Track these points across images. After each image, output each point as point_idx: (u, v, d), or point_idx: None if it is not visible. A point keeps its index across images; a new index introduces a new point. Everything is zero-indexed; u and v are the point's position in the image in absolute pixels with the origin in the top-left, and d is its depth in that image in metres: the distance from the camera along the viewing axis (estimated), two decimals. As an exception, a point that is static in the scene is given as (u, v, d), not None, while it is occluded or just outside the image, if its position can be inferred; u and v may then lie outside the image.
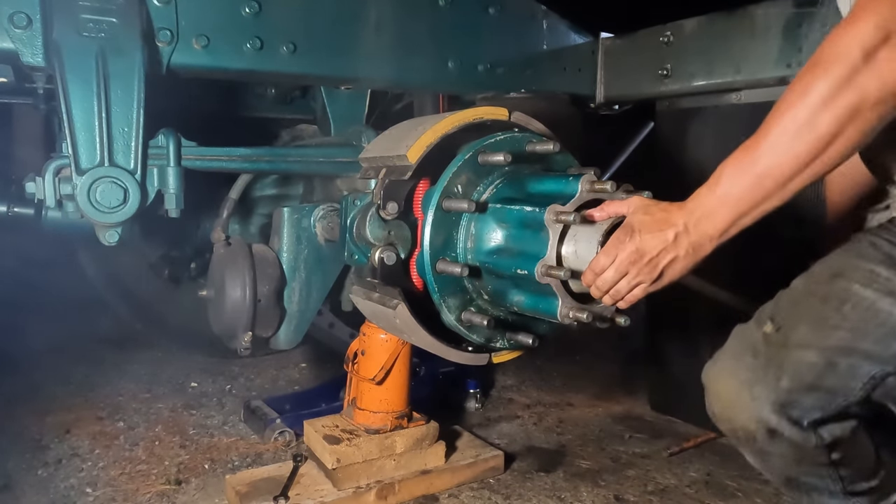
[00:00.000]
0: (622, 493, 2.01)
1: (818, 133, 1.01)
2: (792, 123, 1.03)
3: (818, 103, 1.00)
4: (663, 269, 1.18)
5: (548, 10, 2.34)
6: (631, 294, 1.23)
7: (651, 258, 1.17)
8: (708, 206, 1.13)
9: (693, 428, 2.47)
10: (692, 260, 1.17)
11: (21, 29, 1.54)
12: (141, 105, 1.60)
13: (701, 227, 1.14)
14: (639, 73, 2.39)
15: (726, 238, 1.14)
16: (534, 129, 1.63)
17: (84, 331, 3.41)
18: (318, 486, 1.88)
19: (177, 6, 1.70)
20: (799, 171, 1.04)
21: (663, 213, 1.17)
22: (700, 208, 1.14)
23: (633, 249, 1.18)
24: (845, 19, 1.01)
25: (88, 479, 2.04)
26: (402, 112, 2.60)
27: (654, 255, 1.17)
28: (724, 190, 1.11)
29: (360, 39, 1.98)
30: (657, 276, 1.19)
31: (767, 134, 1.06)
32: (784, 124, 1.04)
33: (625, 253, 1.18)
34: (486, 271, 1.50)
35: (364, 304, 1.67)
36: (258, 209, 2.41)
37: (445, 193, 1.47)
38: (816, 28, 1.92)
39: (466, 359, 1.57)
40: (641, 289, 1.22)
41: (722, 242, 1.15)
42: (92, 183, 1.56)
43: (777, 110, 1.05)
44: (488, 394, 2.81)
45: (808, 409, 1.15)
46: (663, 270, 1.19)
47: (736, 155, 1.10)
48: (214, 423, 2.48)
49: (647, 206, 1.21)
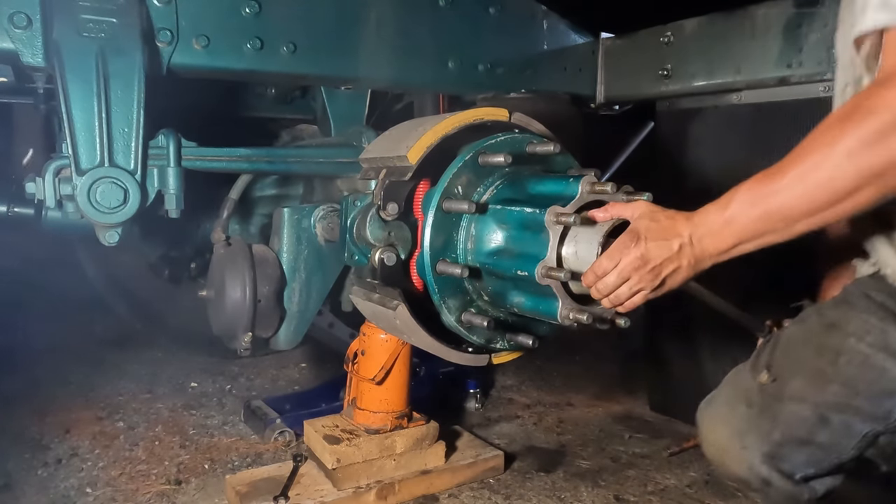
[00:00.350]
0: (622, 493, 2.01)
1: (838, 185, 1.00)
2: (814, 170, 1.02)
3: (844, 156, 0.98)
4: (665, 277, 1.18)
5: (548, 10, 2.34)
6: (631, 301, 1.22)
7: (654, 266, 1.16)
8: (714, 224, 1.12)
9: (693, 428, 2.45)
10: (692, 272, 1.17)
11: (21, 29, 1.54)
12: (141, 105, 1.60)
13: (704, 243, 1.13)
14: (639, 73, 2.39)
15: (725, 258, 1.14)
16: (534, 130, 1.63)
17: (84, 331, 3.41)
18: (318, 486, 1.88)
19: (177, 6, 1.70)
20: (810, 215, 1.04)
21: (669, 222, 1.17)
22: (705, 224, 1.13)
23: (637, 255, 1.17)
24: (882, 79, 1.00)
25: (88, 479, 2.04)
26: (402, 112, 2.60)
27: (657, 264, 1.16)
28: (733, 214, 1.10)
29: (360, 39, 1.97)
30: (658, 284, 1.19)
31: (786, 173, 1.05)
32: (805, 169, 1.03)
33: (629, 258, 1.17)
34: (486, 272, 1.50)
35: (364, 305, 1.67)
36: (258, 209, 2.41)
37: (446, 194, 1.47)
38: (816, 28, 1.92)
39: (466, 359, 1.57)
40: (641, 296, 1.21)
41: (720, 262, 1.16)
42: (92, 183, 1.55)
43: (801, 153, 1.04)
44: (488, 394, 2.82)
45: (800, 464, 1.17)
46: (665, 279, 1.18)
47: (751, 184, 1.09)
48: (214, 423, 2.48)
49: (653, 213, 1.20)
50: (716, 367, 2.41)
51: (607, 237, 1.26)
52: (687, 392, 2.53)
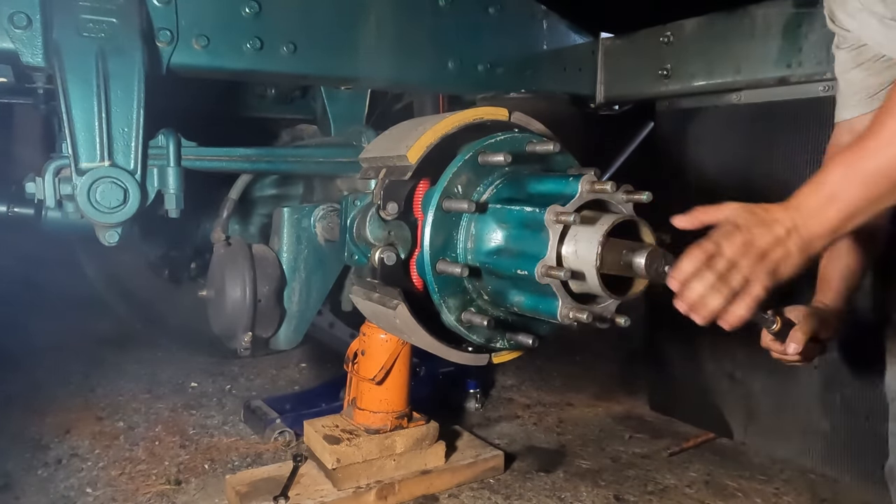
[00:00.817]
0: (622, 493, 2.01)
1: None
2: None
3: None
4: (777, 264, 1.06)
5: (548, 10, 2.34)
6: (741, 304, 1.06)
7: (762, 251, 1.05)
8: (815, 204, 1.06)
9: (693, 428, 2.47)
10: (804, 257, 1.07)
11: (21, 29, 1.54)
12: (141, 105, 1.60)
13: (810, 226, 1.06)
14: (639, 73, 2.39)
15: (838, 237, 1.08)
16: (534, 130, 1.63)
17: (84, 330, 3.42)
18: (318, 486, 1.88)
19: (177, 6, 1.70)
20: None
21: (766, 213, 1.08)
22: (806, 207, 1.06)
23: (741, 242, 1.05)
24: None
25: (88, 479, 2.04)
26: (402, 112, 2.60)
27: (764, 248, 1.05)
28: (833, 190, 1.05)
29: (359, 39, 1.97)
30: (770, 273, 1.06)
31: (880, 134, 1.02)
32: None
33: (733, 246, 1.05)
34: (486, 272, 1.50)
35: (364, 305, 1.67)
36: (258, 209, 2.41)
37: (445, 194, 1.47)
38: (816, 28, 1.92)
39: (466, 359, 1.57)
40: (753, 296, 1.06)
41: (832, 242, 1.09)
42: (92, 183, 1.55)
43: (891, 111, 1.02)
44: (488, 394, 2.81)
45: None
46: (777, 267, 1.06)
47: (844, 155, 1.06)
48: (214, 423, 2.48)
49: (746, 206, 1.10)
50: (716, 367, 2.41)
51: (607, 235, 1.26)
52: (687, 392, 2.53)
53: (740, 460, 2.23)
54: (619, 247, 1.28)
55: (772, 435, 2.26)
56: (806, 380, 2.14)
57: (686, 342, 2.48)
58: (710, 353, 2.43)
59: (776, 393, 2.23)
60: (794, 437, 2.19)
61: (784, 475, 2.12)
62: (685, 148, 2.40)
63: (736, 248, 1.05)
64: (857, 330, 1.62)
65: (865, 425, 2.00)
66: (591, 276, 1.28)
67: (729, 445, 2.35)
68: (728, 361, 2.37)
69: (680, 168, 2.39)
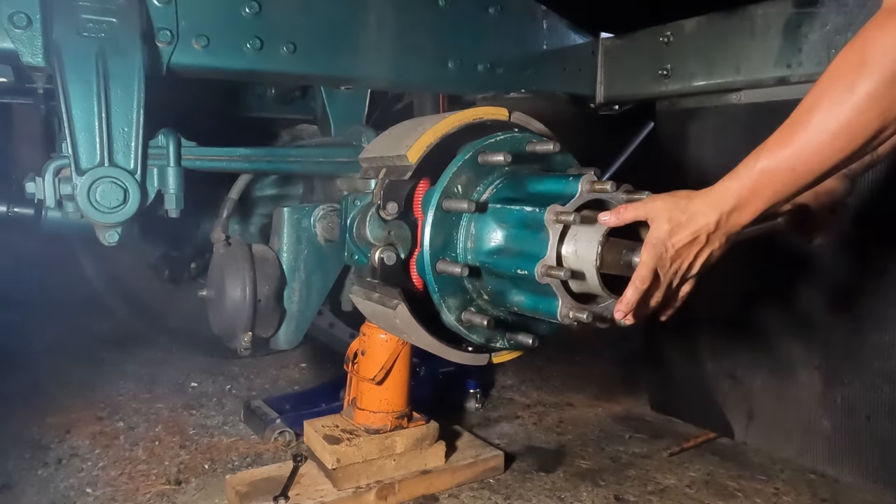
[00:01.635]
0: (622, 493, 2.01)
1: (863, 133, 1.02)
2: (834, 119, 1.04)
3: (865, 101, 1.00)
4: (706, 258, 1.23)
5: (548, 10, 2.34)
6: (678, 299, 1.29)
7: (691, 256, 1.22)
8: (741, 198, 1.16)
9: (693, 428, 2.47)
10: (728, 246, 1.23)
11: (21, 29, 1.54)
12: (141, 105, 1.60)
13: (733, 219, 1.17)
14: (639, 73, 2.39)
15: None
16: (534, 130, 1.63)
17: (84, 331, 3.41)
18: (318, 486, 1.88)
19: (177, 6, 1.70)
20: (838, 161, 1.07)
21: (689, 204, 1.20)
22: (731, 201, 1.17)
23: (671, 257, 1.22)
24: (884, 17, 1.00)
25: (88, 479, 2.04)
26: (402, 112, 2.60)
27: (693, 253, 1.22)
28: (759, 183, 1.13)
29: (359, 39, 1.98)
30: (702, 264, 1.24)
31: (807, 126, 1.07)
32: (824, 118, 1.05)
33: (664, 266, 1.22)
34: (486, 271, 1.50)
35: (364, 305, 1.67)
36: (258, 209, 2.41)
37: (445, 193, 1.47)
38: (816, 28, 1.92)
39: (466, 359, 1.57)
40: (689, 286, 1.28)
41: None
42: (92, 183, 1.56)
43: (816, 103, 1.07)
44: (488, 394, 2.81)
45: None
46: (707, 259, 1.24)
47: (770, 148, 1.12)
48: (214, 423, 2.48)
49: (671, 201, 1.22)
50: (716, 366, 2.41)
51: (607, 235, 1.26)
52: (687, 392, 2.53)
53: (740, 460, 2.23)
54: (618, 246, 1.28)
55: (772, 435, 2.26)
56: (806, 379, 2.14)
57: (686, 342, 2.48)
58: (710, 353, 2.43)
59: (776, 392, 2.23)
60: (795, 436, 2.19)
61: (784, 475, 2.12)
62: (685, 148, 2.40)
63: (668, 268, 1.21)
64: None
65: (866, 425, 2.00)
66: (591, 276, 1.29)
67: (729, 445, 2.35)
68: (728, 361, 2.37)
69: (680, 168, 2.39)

...

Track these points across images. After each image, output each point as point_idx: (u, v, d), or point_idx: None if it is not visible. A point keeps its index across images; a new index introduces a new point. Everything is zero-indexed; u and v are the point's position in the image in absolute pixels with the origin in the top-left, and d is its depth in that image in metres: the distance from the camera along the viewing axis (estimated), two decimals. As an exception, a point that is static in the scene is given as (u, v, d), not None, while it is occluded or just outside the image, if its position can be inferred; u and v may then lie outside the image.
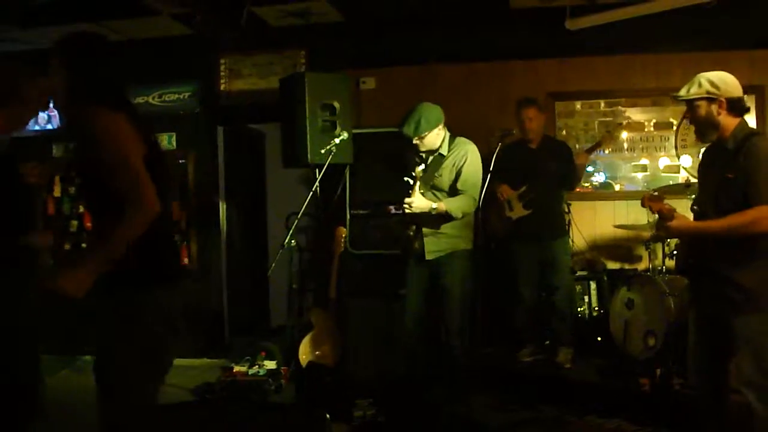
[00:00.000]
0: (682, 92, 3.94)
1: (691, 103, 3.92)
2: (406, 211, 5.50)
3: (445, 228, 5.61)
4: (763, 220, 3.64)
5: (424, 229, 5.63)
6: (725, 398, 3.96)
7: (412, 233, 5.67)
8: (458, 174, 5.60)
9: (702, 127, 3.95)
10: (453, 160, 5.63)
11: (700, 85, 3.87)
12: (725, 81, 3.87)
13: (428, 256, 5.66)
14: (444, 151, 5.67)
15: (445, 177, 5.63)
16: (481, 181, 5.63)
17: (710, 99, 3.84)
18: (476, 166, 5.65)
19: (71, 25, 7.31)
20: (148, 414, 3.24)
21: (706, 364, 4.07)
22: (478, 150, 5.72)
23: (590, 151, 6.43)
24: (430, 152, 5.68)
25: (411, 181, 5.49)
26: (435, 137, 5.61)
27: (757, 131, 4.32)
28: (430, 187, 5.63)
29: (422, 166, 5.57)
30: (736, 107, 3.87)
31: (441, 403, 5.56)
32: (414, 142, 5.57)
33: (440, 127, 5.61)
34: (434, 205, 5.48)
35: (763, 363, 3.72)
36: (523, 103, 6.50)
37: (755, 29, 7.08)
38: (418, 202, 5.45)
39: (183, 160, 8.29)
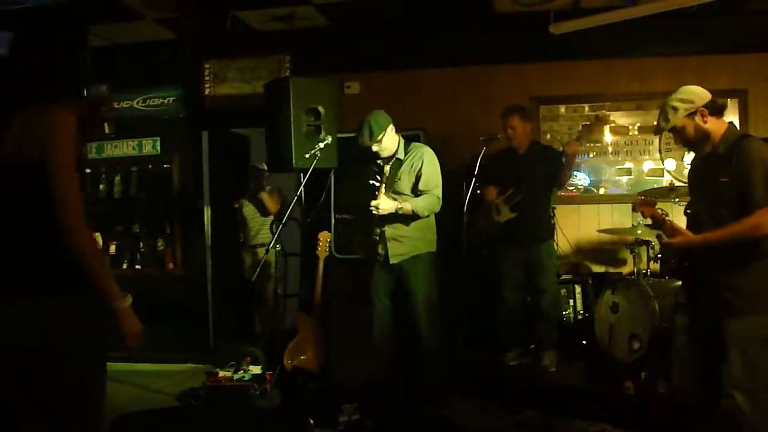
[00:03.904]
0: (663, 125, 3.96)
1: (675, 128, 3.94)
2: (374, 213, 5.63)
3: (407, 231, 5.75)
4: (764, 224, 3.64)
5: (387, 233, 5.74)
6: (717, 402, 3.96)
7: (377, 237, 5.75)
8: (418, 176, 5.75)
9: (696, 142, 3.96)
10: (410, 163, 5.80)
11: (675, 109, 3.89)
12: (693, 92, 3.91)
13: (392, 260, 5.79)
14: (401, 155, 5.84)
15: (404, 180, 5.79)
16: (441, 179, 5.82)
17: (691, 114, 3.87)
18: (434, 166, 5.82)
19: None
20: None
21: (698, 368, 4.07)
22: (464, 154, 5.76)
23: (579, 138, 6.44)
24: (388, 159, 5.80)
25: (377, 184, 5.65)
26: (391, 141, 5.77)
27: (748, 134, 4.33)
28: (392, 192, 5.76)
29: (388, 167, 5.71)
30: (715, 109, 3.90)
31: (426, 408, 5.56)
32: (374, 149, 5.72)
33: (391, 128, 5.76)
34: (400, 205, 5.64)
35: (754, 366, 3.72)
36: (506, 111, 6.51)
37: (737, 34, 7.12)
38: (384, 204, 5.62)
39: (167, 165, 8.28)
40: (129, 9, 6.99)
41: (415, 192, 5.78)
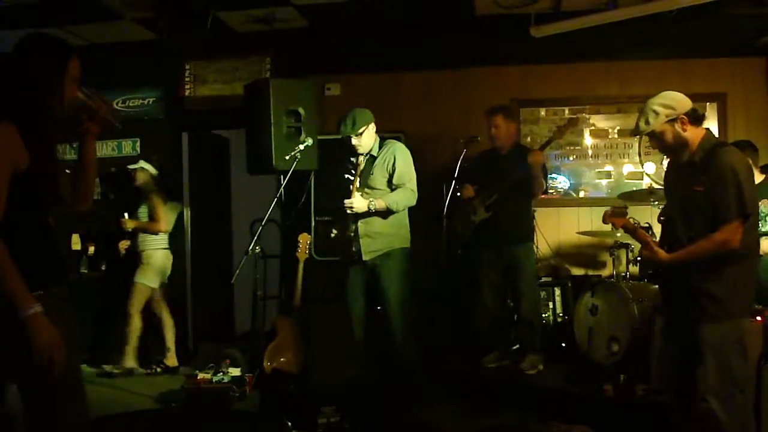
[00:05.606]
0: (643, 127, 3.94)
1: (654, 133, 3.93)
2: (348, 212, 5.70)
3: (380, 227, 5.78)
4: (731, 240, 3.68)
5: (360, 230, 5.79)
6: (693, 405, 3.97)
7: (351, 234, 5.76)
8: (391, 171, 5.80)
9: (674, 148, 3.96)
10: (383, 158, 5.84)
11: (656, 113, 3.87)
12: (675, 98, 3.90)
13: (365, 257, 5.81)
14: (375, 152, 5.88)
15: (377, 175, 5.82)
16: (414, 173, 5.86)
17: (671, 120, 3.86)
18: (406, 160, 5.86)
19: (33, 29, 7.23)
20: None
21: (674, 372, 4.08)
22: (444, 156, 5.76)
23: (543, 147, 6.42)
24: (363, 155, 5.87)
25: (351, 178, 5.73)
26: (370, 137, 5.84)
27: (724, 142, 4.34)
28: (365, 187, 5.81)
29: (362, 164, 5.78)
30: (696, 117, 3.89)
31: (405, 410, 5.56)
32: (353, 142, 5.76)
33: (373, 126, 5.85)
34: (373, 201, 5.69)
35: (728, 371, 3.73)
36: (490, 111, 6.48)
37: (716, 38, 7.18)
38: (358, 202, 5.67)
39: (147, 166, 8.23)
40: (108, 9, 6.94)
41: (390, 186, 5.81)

Exercise aim:
Where the data above reaches the line holding "28: (724, 190, 1.11)", begin printing, and stop after the line holding "49: (647, 206, 1.21)". Each line must be reproduced exactly, with nothing else added.

Answer box:
28: (724, 190, 1.11)
29: (360, 39, 1.98)
30: (657, 276, 1.19)
31: (767, 134, 1.06)
32: (784, 124, 1.04)
33: (625, 253, 1.18)
34: (486, 271, 1.50)
35: (364, 304, 1.67)
36: (258, 209, 2.41)
37: (445, 193, 1.47)
38: (816, 28, 1.92)
39: (466, 359, 1.57)
40: (641, 289, 1.22)
41: (722, 242, 1.15)
42: (92, 183, 1.56)
43: (777, 110, 1.05)
44: (488, 394, 2.81)
45: (808, 409, 1.15)
46: (663, 270, 1.19)
47: (736, 155, 1.10)
48: (214, 423, 2.48)
49: (647, 206, 1.21)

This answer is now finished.